If you are unable to reach agreement on division of property matters, the court determines what will be considered marital property and how to separate such property between both parties. Marital property is any real and personal property that was acquired by either spouse during the course of the marriage and before the date of separation.
Increasingly, prenuptial agreements are being used as estate planning tools in order to protect assets that individuals bring into a second marriage. These agreements address the issue of protection of separate property. Our lawyers’ extensive experience in estate planning as well as family law makes us uniquely qualified to create prenuptial agreements that protect both parties’ interests.

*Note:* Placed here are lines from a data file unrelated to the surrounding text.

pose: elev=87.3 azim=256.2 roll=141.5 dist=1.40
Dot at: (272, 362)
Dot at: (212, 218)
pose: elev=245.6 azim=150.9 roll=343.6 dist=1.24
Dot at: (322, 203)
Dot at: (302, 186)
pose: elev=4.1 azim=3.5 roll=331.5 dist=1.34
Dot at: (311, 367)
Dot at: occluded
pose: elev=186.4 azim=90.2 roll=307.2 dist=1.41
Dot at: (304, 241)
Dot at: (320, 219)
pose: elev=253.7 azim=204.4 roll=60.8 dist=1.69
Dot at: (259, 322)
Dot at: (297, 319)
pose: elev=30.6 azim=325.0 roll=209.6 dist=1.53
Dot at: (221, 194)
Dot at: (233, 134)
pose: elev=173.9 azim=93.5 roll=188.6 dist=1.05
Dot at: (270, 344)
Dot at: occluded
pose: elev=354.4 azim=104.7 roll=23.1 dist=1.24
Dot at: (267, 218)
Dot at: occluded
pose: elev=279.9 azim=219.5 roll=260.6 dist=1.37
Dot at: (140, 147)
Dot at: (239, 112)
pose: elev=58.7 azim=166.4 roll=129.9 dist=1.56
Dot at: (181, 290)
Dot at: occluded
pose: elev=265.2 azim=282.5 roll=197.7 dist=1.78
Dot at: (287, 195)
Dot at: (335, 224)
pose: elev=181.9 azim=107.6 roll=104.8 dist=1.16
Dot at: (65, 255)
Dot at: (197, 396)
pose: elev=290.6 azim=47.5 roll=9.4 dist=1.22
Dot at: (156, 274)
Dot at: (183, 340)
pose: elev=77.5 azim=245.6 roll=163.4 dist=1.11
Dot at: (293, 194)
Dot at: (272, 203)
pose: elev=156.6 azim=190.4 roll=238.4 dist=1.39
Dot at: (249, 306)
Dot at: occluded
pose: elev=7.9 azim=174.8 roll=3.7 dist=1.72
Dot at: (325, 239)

Property that was acquired by either spouse before the marriage, inherited or received as a gift is generally considered separate property. In certain circumstances, it may be included in marital property, particularly if commingled with marital assets.
The experienced family law attorneys at the Law Offices of Geoffrey A. Planer adopt a solutions-oriented approach to property division. As with child custody, reaching agreement without litigation allows both parties to retain more control over the outcome.
We understand the nuances of valuation methods in order to properly value complex holdings such as investment real estate, family-owned businesses and 401(k) or other retirement accounts. If necessary, we also work with appraisers, pension evaluators, forensic accountants and other financial specialists to obtain a full and accurate valuation of your marital property.